### WORK TO BE COMPLETED
Every line of the entries that holds the word "area" is to be copied.

*** Opening of DATA FOR THIS EXERCISE ***

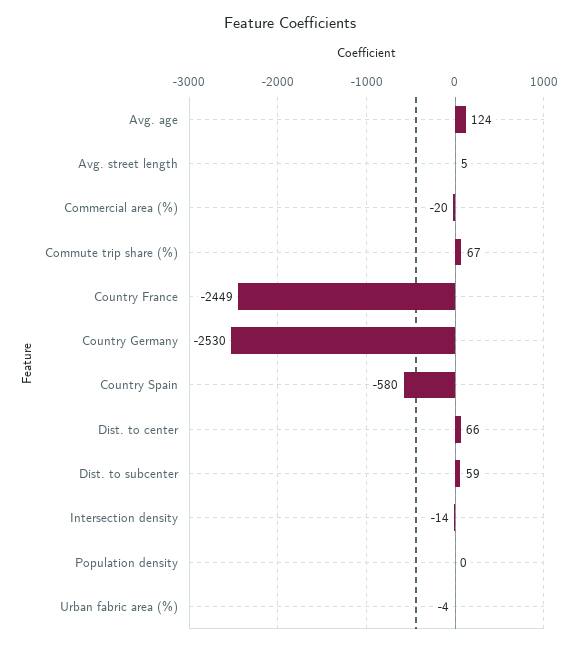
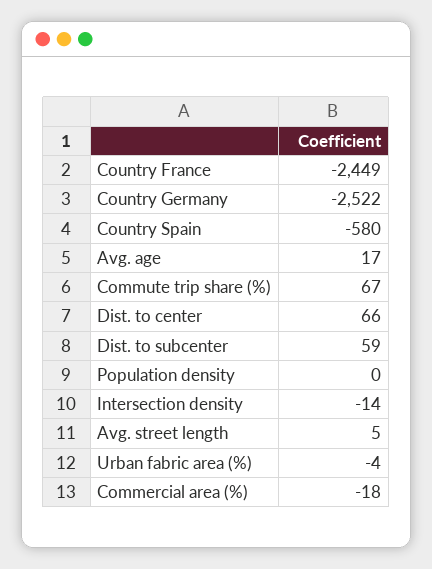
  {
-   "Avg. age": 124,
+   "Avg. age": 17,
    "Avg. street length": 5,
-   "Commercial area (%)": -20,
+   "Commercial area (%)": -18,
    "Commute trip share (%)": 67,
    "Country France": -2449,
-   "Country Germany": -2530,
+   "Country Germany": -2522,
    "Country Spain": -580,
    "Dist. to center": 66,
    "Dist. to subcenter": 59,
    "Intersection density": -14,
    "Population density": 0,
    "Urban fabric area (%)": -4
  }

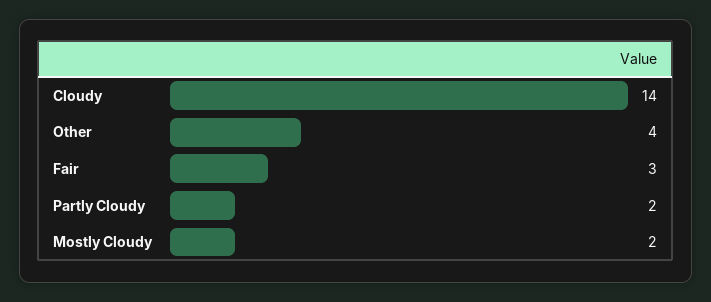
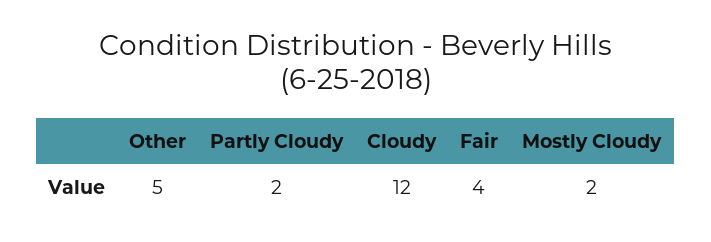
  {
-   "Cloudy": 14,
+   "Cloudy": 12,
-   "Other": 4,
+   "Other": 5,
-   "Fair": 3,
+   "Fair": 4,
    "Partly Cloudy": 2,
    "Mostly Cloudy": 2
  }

*** Close of DATA FOR THIS EXERCISE ***

### WRITTEN RESPONSE
-   "Commercial area (%)": -20,
+   "Commercial area (%)": -18,
    "Urban fabric area (%)": -4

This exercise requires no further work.